Lo zappatore

"Lascialo ancora quest’anno, finché gli avrò zappato attorno e avrò messo il concime. Vedremo se porterà frutti per l’avvenire" (Lc 13,9).
La misericordia, la pazienza e la benevolenza sono i tratti inconfondibili del Padre, che Gesù è venuto a rivelare: chi vede me, vede il Padre (Gv 12,45), disse un giorno Gesù.
Ecco perché l'invito che si fa pressante alla conversione (Se non vi convertite, perirete tutti allo stesso modo) non è angosciante, ma liberante. Per esplicitare ulteriormente che Dio ha di meglio da fare che non far crollare torri o far cadere aerei, Luca abbina una piccola parabola che fa respirare: il Padre non distribuisce castighi e non colpevolizza nessuno, ma gioisce quando la nostra vita porta frutto.
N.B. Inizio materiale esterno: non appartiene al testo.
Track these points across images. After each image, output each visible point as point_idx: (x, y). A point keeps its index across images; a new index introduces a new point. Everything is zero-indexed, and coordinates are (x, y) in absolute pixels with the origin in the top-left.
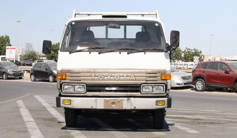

Ed è disposto, oltre che a zappare, ad attendere, anno dopo anno, Quaresima dopo Quaresima, che il nostro cuore si sciolga nell'incontro con Lui. Bello questo Padre paziente e tenace come un contadino esperto!
D'altra parte, Dio è uno specialista nel recupero delle cause perse. Prendiamo Mosè: aveva un omicidio alle spalle e pasceva un gregge che non era suo. Diciamo che non era proprio ben messo, quasi un precario della vita. Eppure, proprio in quella situazione, il Signore gli viene incontro e gli rivela persino il suo nome: Io sono colui che sono. Che non è una formula algebrica per far quadrare i conti tra eternità e temporalità, ma una promessa di fedeltà: io sono il fedele per sempre. Come a dire: "Mi sono preso cura di te, mi prendo cura di te e mi prenderò cura di te". Io non ti mollo.
Come si fa a non dare fiducia a un Dio così?